„Mam nadzieję, że w którymś momencie Konfederacja uzna, że warto rozmawiać z PiS-em i warto rozmawiać o wspólnej koalicji” – mówił Jacek Sasin na antenie Polsat News.
Poseł Prawa i Sprawiedliwości komentował ostatnie działania Polskiego Stronnictwa Ludowego. Zwracał uwagę na małe znaczenie tej partii w rządowej układance.
Słowa swoje, a życie swoje. Podmiotowość PSL-u w tej koalicji jest rzeczywiście znikoma. (…) Ja nie widzę jakiegoś szczególnego wpływu PSL-u na politykę tej koalicji
– powiedział.
Zdaniem Sasina, PSL stało się jedynie przybudówką rządu.
Władysław Kosiniak-Kamysz miał w ręku złoty róg, bo szedł do tych wyborów pod hasłem „trzeciej drogi”. Po hasłem tego, że będą budować coś, między PiS-em a Platformą. A stali się przystawką, przybudówką rządu Donalda Tuska.
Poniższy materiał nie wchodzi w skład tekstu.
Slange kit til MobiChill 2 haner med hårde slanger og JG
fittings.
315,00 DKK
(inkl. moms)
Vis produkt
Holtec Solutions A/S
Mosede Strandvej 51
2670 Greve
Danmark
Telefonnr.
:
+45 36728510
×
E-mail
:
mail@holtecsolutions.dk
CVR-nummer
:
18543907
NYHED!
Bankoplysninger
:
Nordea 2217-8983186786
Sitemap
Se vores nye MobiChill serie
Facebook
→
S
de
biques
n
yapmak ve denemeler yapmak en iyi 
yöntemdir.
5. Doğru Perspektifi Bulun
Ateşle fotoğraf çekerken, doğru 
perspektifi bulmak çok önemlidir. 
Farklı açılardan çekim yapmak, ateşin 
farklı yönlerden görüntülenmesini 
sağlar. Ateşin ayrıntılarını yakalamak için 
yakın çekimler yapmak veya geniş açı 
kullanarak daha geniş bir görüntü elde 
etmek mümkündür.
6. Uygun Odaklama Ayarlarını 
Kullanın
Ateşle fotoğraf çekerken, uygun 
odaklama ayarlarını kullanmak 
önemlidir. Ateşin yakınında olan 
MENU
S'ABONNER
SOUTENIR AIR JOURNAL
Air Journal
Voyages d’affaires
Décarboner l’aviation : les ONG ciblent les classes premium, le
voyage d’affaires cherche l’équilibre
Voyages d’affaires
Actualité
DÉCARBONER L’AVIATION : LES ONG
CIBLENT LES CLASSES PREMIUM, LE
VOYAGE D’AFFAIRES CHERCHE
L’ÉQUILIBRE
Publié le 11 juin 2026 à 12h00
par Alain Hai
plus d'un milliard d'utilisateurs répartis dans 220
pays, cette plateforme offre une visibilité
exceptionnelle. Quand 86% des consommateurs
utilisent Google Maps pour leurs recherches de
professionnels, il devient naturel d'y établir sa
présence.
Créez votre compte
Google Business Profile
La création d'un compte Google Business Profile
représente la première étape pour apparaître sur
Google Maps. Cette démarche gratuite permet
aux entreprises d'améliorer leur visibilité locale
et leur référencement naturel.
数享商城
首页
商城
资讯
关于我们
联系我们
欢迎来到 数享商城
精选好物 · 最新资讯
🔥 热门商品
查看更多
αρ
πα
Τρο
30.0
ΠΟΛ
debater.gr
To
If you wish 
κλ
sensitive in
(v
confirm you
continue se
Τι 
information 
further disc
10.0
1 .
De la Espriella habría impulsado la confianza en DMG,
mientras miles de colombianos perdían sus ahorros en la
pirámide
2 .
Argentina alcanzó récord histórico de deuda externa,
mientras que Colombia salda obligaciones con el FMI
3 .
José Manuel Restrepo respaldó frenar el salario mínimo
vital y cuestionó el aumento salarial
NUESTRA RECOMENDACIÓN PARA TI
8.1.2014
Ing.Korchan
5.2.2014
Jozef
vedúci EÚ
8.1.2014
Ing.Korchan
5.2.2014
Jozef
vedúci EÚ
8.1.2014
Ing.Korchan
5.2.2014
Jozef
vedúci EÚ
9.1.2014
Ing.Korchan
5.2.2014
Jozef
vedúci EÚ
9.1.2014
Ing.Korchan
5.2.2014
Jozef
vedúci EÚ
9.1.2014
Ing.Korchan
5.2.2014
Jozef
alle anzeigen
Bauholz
To taka niezbyt ciekawa droga
– stwierdził.
Gdyby rzeczywiście PSL myślał o Polsce i o tym, żeby nie być niczyim wasalem, to poparłby pomysł dla Polski dobry, chociażby program budowy dużych inwestycji strategicznych, takich jak elektrownia atomowa, CPK. To w rękach PSL-u jest teraz, aby Polska mogła się rozwijać. A PSL nie tylko tego nie wykorzystuje, ale idzie za Donaldem Tuskiem w programie szkodliwym dla Polski
– dodał.
Współpraca z Konfederacją
Jacek Sasin odniósł się też do sprawy ewentualnej współpracy z Konfederacją.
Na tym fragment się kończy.